> Data supplied
# # # # #
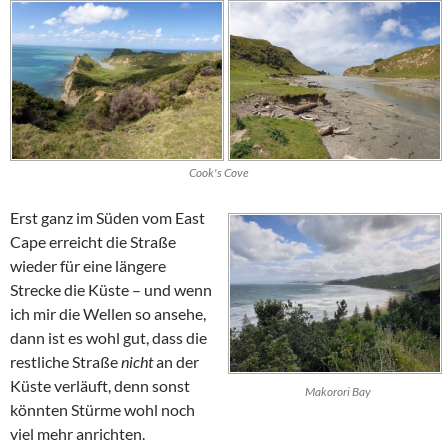
Cook's Cove
Erst ganz im Süden vom
East
Cape
erreicht die Straße
wieder für eine längere
Strecke die Küste – und wenn
ich mir die Wellen so ansehe,
dann ist es wohl gut, dass die
restliche Straße
nicht
an der
Küste verläuft, denn sonst
Makorori Bay
könnten Stürme wohl noch
viel mehr anrichten.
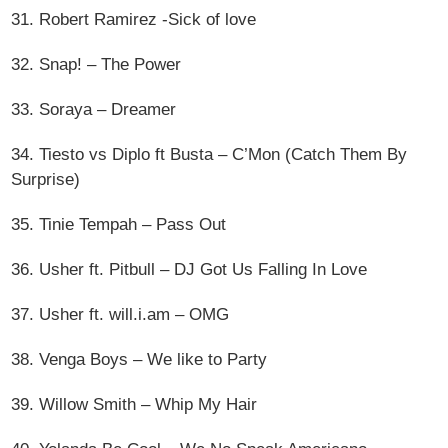
31. Robert Ramirez -Sick of love
32. Snap! – The Power
33. Soraya – Dreamer
34. Tiesto vs Diplo ft Busta – C’Mon (Catch Them By
Surprise)
35. Tinie Tempah – Pass Out
36. Usher ft. Pitbull – DJ Got Us Falling In Love
37. Usher ft. will.i.am – OMG
38. Venga Boys – We like to Party
39. Willow Smith – Whip My Hair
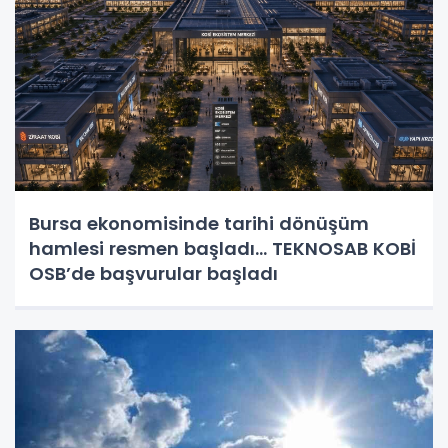
Bursa ekonomisinde tarihi dönüşüm
hamlesi resmen başladı... TEKNOSAB KOBİ
OSB’de başvurular başladı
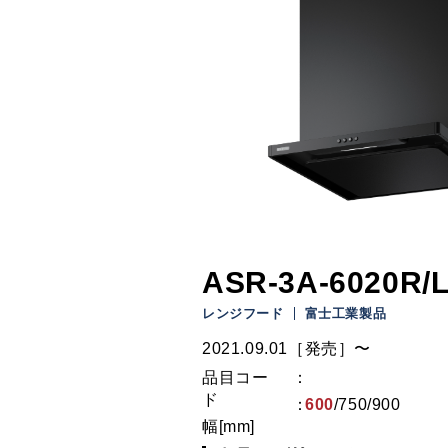
ASR-3A-6020R/
レンジフード
富士工業製品
2021.09.01［発売］〜
品目コー
ド
600
/
750
/
900
幅[mm]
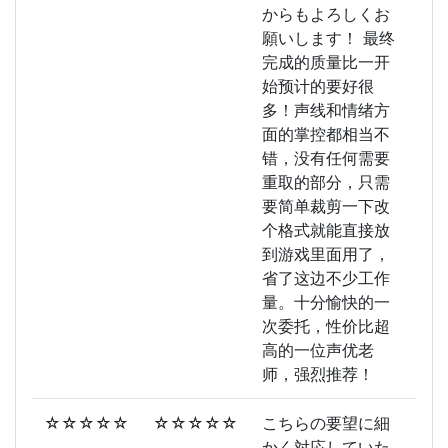
からもよろしくお
願いします！ 最终
完成的质量比一开
始预计的要好很
多！声线和情绪方
面的掌控都相当不
错，没有任何需要
重取的部分，只需
要简单裁剪一下改
个格式就能直接放
到游戏里面用了，
省了这边不少工作
量。十分愉快的一
次委托，性价比超
高的一位声优老
师，强烈推荐！
☆☆☆☆☆
☆☆☆☆☆
こちらの要望に細
かく対応していた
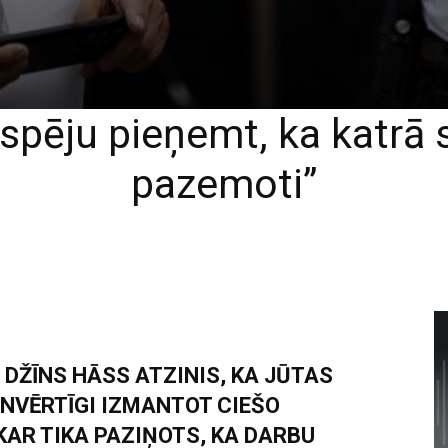
espēju pieņemt, ka katrā 
pazemoti”
DŽĪNS HĀSS ATZINIS, KA JŪTAS
NVĒRTĪGI IZMANTOT CIEŠO
KAR TIKA PAZIŅOTS, KA DARBU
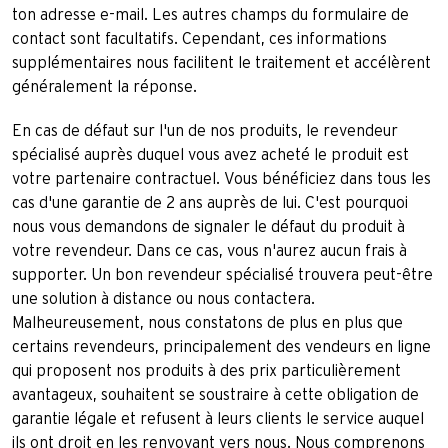
ton adresse e-mail. Les autres champs du formulaire de
contact sont facultatifs. Cependant, ces informations
supplémentaires nous facilitent le traitement et accélèrent
généralement la réponse.
En cas de défaut sur l'un de nos produits, le revendeur
spécialisé auprès duquel vous avez acheté le produit est
votre partenaire contractuel. Vous bénéficiez dans tous les
cas d'une garantie de 2 ans auprès de lui. C'est pourquoi
nous vous demandons de signaler le défaut du produit à
votre revendeur. Dans ce cas, vous n'aurez aucun frais à
supporter. Un bon revendeur spécialisé trouvera peut-être
une solution à distance ou nous contactera.
Malheureusement, nous constatons de plus en plus que
certains revendeurs, principalement des vendeurs en ligne
qui proposent nos produits à des prix particulièrement
avantageux, souhaitent se soustraire à cette obligation de
garantie légale et refusent à leurs clients le service auquel
ils ont droit en les renvoyant vers nous. Nous comprenons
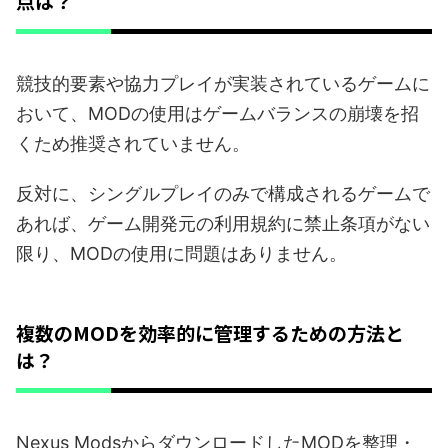
点は？
競技的要素や協力プレイが実装されているゲームに
おいて、MODの使用はゲームバランスの崩壊を招
くため推奨されていません。
反対に、シングルプレイのみで構成されるゲームで
あれば、ゲーム開発元の利用規約に禁止条項がない
限り、MODの使用に問題はありません。
複数のMODを効率的に管理するための方法と
は？
Nexus ModsからダウンロードしたMODを整理・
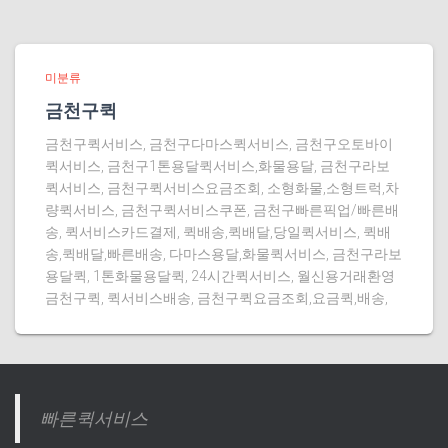
미분류
금천구퀵
금천구퀵서비스, 금천구다마스퀵서비스, 금천구오토바이
퀵서비스, 금천구1톤용달퀵서비스,화물용달, 금천구라보
퀵서비스, 금천구퀵서비스요금조회, 소형화물,소형트럭,차
량퀵서비스, 금천구퀵서비스쿠폰, 금천구빠른픽업/빠른배
송, 퀵서비스카드결제, 퀵배송,퀵배달,당일퀵서비스, 퀵배
송,퀵배달,빠른배송, 다마스용달,화물퀵서비스, 금천구라보
용달퀵, 1톤화물용달퀵, 24시간퀵서비스, 월신용거래환영
금천구퀵, 퀵서비스배송, 금천구퀵요금조회,요금퀵,배송,
빠른퀵서비스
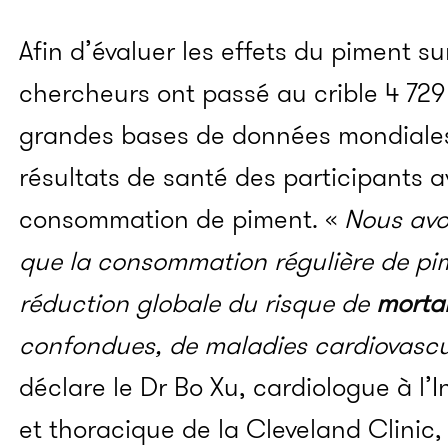
Afin d’évaluer les effets du piment sur
chercheurs ont passé au crible 4 72
grandes bases de données mondiales
résultats de santé des participants 
consommation de piment. «
Nous avo
que la consommation régulière de pim
réduction globale du risque de
mortal
confondues, de maladies cardiovascu
déclare le Dr Bo Xu, cardiologue à l’I
et thoracique de la Cleveland Clinic,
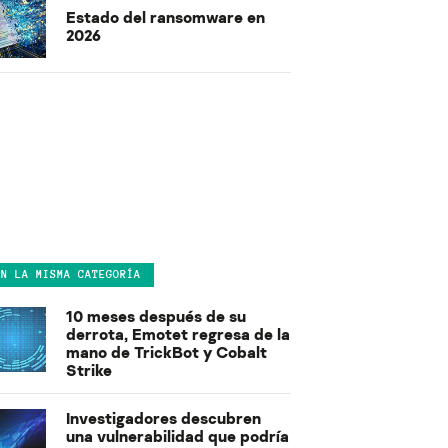
Estado del ransomware en
2026
EN LA MISMA CATEGORÍA
10 meses después de su
derrota, Emotet regresa de la
mano de TrickBot y Cobalt
Strike
Investigadores descubren
una vulnerabilidad que podría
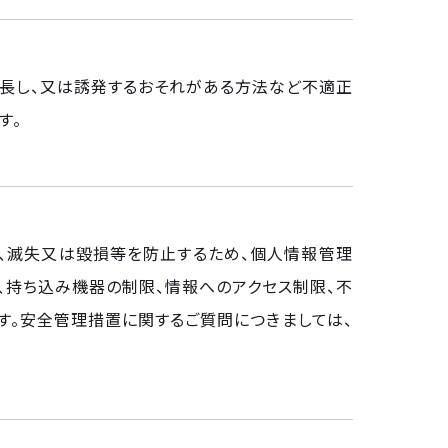
長し、又は誘発するおそれがある方法など不適正
す。
洩、滅失又は毀損等を防止するため、個人情報管理
、持ち込み機器の制限、情報へのアクセス制限、不
。安全管理措置に関するご質問につきましては、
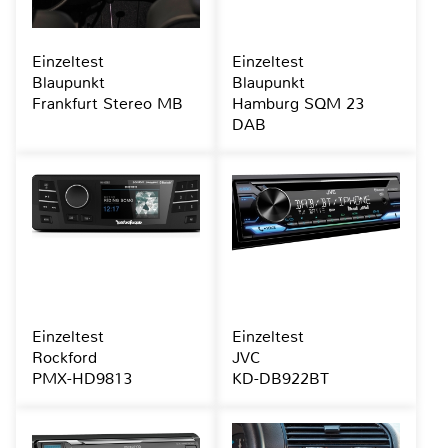
Einzeltest
Einzeltest
Blaupunkt
Blaupunkt
Frankfurt Stereo MB
Hamburg SQM 23
DAB
Einzeltest
Einzeltest
Rockford
JVC
PMX-HD9813
KD-DB922BT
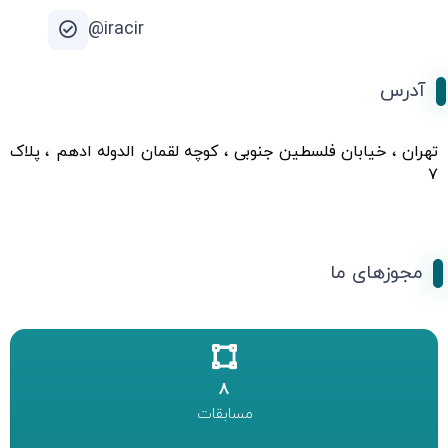
iracir@
آدرس
تهران ، خیابان فلسطین جنوبی ، کوچه لقمان الدوله ادهم ، پلاک
۷
مجوزهای ما
8
مسابقات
# # # # #
> Task details
Could you output the full set of entries exactly, skipping every picture?

> Solution below
Cook's Cove
Erst ganz im Süden vom
East
Cape
erreicht die Straße
wieder für eine längere
Strecke die Küste – und wenn
ich mir die Wellen so ansehe,
dann ist es wohl gut, dass die
restliche Straße
nicht
an der
Küste verläuft, denn sonst
Makorori Bay
könnten Stürme wohl noch
viel mehr anrichten.
31. Robert Ramirez -Sick of love
32. Snap! – The Power
33. Soraya – Dreamer
34. Tiesto vs Diplo ft Busta – C’Mon (Catch Them By
Surprise)
35. Tinie Tempah – Pass Out
36. Usher ft. Pitbull – DJ Got Us Falling In Love
37. Usher ft. will.i.am – OMG
38. Venga Boys – We like to Party
39. Willow Smith – Whip My Hair
Bursa ekonomisinde tarihi dönüşüm
hamlesi resmen başladı... TEKNOSAB KOBİ
OSB’de başvurular başladı
ASR-3A-6020R/
レンジフード
富士工業製品
2021.09.01［発売］〜
品目コー
ド
600
/
750
/
900
幅[mm]
からもよろしくお
願いします！ 最终
完成的质量比一开
始预计的要好很
多！声线和情绪方
面的掌控都相当不
错，没有任何需要
重取的部分，只需
要简单裁剪一下改
个格式就能直接放
到游戏里面用了，
省了这边不少工作
量。十分愉快的一
次委托，性价比超
高的一位声优老
师，强烈推荐！
☆☆☆☆☆
☆☆☆☆☆
こちらの要望に細
かく対応していた
espēju pieņemt, ka katrā 
pazemoti”
DŽĪNS HĀSS ATZINIS, KA JŪTAS
NVĒRTĪGI IZMANTOT CIEŠO
KAR TIKA PAZIŅOTS, KA DARBU
ton adresse e-mail. Les autres champs du formulaire de
contact sont facultatifs. Cependant, ces informations
supplémentaires nous facilitent le traitement et accélèrent
généralement la réponse.
En cas de défaut sur l'un de nos produits, le revendeur
spécialisé auprès duquel vous avez acheté le produit est
votre partenaire contractuel. Vous bénéficiez dans tous les
cas d'une garantie de 2 ans auprès de lui. C'est pourquoi
nous vous demandons de signaler le défaut du produit à
votre revendeur. Dans ce cas, vous n'aurez aucun frais à
supporter. Un bon revendeur spécialisé trouvera peut-être
une solution à distance ou nous contactera.
Malheureusement, nous constatons de plus en plus que
certains revendeurs, principalement des vendeurs en ligne
qui proposent nos produits à des prix particulièrement
avantageux, souhaitent se soustraire à cette obligation de
garantie légale et refusent à leurs clients le service auquel
ils ont droit en les renvoyant vers nous. Nous comprenons
点は？
競技的要素や協力プレイが実装されているゲームに
おいて、MODの使用はゲームバランスの崩壊を招
くため推奨されていません。
反対に、シングルプレイのみで構成されるゲームで
あれば、ゲーム開発元の利用規約に禁止条項がない
限り、MODの使用に問題はありません。
複数のMODを効率的に管理するための方法と
は？
Nexus ModsからダウンロードしたMODを整理・
미분류
금천구퀵
금천구퀵서비스, 금천구다마스퀵서비스, 금천구오토바이
퀵서비스, 금천구1톤용달퀵서비스,화물용달, 금천구라보
퀵서비스, 금천구퀵서비스요금조회, 소형화물,소형트럭,차
량퀵서비스, 금천구퀵서비스쿠폰, 금천구빠른픽업/빠른배
송, 퀵서비스카드결제, 퀵배송,퀵배달,당일퀵서비스, 퀵배
송,퀵배달,빠른배송, 다마스용달,화물퀵서비스, 금천구라보
용달퀵, 1톤화물용달퀵, 24시간퀵서비스, 월신용거래환영
금천구퀵, 퀵서비스배송, 금천구퀵요금조회,요금퀵,배송,
빠른퀵서비스
Afin d’évaluer les effets du piment sur
chercheurs ont passé au crible 4 72
grandes bases de données mondiales
résultats de santé des participants 
consommation de piment. «
Nous avo
que la consommation régulière de pim
réduction globale du risque de
mortal
confondues, de maladies cardiovascu
déclare le Dr Bo Xu, cardiologue à l’I
et thoracique de la Cleveland Clinic,
Estado del ransomware en
2026
EN LA MISMA CATEGORÍA
10 meses después de su
derrota, Emotet regresa de la
mano de TrickBot y Cobalt
Strike
Investigadores descubren
una vulnerabilidad que podría
長し、又は誘発するおそれがある方法など不適正
す。
洩、滅失又は毀損等を防止するため、個人情報管理
、持ち込み機器の制限、情報へのアクセス制限、不
。安全管理措置に関するご質問につきましては、
Einzeltest
Einzeltest
Blaupunkt
Blaupunkt
Frankfurt Stereo MB
Hamburg SQM 23
DAB
Einzeltest
Einzeltest
Rockford
JVC
PMX-HD9813
KD-DB922BT
iracir@
آدرس
تهران ، خیابان فلسطین جنوبی ، کوچه لقمان الدوله ادهم ، پلاک
۷
مجوزهای ما
8
مسابقات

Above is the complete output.